─── Text
I have turned plenty of these. I use an old set of bushing and turn them down real close on the belt sander then mount them on the lathe. Super super light cuts. I’ll only have 1/16” of material when I mount them on the lathe

Reactions: Like 2


----------



## Tclem (Mar 28, 2021)

T. Ben said:


> Woodturninz has some for sale starting at $40


I may know where you can get them cheaper

Reactions: +Karma 1


----------



## Tclem (Mar 28, 2021)

Here are a few I’ve done. Was it ca finishes. Some guys say to use a paint sealer from auto zone

Reactions: EyeCandy! 3


----------



## guylaizure (Mar 28, 2021)

Tony said:


> Okay, booked my room last night, keeping my fingers crossed!!


Where are you staying


----------



## Tony (Mar 28, 2021)

guylaizure said:


> Where are you staying


Courtyard Marriott right there.


----------



## guylaizure (Mar 28, 2021)

Might stay at the Hilton attached to the convention center

Reactions: Like 1


----------



## guylaizure (Apr 11, 2021)

When does registration open up.


----------



## Tony (Apr 11, 2021)

guylaizure said:


> When does registration open up.


As I understand it should be soon, rhey said mid April. I'll let you know when I know.


----------
──────
*Check your understanding*
a) Copy the forum thread word for word, from "## Tony (Apr" down to "when I know.".
b) From the rows, pull out everything from the line containing "1999年G20成立，这是一" down to the line containing "欧元区所有国家的货币和利率政策目前都由欧洲中央银行（ECB）管理。", including both, and reproduce those lines unchanged.
─── Source records
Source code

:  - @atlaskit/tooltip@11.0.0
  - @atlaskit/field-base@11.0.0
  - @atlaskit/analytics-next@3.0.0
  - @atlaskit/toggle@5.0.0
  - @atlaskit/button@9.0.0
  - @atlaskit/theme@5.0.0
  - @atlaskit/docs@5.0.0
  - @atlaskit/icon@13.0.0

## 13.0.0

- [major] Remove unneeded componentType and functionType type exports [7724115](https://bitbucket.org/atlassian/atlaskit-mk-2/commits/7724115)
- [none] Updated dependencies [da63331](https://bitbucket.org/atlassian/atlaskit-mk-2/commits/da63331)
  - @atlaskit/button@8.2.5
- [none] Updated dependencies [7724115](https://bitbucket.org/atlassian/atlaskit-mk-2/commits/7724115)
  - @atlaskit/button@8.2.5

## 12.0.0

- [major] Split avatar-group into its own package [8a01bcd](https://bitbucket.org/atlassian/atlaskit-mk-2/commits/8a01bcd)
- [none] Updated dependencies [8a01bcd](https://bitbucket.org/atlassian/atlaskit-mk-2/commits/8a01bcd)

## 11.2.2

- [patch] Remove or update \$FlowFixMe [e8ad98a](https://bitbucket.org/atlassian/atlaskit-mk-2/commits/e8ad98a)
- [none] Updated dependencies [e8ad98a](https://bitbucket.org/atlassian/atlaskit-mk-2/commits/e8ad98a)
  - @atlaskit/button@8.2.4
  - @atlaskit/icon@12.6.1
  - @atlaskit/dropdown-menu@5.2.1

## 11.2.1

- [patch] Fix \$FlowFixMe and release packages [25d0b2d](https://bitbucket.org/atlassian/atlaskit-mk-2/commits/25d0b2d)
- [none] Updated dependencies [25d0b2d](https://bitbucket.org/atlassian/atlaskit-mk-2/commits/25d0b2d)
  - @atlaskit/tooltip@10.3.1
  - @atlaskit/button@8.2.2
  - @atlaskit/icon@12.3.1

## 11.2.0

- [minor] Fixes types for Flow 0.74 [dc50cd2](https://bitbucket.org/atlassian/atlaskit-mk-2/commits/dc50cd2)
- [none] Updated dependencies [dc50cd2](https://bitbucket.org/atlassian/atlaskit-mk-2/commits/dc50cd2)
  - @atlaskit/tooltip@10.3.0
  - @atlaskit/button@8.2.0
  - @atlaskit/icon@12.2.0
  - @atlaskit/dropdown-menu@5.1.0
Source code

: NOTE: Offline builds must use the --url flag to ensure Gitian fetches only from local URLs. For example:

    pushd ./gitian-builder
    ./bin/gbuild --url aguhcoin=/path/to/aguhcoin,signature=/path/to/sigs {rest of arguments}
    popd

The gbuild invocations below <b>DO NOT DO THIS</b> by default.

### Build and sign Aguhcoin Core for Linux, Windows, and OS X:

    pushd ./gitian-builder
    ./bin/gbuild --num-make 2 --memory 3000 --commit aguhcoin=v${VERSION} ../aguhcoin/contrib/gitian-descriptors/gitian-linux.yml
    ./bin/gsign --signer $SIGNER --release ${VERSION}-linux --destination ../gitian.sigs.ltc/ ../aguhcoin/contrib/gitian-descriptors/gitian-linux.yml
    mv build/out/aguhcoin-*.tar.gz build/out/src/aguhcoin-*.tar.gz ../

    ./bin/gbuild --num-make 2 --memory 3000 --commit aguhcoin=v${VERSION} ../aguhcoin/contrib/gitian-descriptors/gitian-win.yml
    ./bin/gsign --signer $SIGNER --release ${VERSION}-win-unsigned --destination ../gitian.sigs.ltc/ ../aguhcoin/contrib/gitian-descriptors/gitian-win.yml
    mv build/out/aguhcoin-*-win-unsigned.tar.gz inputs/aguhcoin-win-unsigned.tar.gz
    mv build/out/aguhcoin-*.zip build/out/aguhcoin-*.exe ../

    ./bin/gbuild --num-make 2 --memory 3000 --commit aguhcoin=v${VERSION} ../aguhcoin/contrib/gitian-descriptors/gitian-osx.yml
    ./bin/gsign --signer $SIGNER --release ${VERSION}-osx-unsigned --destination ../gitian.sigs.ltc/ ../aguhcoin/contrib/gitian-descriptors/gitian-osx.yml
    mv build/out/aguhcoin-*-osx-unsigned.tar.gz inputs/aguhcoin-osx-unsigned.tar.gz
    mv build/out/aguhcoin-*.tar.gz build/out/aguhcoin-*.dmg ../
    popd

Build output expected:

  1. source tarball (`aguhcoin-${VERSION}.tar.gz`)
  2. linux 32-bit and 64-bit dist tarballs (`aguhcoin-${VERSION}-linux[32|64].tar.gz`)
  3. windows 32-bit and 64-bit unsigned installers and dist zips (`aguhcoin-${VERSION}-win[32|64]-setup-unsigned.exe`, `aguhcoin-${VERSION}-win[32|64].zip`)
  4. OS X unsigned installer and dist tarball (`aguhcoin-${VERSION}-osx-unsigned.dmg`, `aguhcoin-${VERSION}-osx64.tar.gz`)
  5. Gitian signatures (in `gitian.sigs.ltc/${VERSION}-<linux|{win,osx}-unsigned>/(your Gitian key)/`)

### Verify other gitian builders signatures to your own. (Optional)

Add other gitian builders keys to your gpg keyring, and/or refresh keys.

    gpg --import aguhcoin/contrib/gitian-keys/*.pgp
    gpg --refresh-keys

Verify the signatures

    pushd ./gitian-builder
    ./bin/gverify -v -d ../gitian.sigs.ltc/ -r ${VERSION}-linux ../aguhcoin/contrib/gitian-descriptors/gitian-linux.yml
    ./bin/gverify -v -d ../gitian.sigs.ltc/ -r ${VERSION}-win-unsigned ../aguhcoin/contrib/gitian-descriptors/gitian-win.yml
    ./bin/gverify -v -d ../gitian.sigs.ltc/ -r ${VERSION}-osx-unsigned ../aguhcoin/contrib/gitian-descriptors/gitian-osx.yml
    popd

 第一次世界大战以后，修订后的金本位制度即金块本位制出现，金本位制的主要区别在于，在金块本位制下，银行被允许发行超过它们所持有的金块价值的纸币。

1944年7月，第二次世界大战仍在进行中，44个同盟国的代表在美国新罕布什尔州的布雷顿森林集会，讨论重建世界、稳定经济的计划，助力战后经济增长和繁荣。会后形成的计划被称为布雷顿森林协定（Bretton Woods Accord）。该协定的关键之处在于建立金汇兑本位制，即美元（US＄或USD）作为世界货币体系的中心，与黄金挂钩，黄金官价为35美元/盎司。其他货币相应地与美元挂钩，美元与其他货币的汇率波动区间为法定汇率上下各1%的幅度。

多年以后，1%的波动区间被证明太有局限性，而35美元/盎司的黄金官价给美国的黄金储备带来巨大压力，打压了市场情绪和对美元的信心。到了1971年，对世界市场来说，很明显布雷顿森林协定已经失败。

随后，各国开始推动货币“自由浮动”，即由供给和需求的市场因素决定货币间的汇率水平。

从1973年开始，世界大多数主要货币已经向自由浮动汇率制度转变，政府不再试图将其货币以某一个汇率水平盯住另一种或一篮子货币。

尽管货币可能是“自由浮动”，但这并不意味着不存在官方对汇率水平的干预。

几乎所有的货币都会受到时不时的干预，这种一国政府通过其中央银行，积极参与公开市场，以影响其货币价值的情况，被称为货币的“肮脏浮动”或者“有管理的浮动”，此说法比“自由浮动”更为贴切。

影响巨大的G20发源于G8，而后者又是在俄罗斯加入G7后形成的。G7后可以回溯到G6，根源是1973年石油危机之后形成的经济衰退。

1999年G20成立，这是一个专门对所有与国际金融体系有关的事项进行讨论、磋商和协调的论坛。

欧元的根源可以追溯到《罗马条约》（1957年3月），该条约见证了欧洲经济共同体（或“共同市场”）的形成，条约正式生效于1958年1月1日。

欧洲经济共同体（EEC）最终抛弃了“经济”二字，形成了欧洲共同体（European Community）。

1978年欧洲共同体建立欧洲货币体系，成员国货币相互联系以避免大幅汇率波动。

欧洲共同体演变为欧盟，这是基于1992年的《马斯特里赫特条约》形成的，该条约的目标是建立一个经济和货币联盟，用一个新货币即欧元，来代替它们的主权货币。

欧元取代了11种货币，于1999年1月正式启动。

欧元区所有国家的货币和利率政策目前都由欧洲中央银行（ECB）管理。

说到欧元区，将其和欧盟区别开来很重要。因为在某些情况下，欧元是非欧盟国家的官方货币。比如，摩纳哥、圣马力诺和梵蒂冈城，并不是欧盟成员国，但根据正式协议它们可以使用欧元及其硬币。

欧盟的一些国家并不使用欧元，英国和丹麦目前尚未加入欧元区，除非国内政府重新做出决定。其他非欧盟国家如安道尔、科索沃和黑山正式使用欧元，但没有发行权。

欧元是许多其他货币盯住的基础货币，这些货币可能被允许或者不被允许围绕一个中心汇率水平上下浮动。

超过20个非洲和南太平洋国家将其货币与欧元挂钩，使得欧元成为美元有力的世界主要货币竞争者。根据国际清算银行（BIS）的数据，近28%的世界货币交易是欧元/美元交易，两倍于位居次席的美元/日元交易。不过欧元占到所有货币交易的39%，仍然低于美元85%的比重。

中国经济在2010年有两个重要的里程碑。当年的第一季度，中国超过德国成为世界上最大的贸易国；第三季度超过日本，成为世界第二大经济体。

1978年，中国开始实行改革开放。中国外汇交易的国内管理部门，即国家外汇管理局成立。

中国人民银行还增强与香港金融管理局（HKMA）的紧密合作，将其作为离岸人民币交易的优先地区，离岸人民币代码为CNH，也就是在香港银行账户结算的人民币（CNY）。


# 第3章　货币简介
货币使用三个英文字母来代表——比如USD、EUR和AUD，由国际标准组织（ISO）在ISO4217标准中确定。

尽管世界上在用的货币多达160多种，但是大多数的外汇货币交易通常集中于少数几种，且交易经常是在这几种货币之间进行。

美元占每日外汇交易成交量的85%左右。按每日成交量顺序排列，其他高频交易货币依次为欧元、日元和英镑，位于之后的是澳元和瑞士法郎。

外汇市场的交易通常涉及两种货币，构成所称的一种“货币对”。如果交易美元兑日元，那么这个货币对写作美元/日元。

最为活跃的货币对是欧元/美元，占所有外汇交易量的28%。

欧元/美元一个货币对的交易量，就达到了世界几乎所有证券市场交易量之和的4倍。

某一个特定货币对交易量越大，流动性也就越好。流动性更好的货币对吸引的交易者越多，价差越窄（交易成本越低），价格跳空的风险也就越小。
──────
*Solutions below*
a)
## Tony (Apr 11, 2021)

guylaizure said:


> When does registration open up.


As I understand it should be soon, rhey said mid April. I'll let you know when I know.

b)
1999年G20成立，这是一个专门对所有与国际金融体系有关的事项进行讨论、磋商和协调的论坛。

欧元的根源可以追溯到《罗马条约》（1957年3月），该条约见证了欧洲经济共同体（或“共同市场”）的形成，条约正式生效于1958年1月1日。

欧洲经济共同体（EEC）最终抛弃了“经济”二字，形成了欧洲共同体（European Community）。

1978年欧洲共同体建立欧洲货币体系，成员国货币相互联系以避免大幅汇率波动。

欧洲共同体演变为欧盟，这是基于1992年的《马斯特里赫特条约》形成的，该条约的目标是建立一个经济和货币联盟，用一个新货币即欧元，来代替它们的主权货币。

欧元取代了11种货币，于1999年1月正式启动。

欧元区所有国家的货币和利率政策目前都由欧洲中央银行（ECB）管理。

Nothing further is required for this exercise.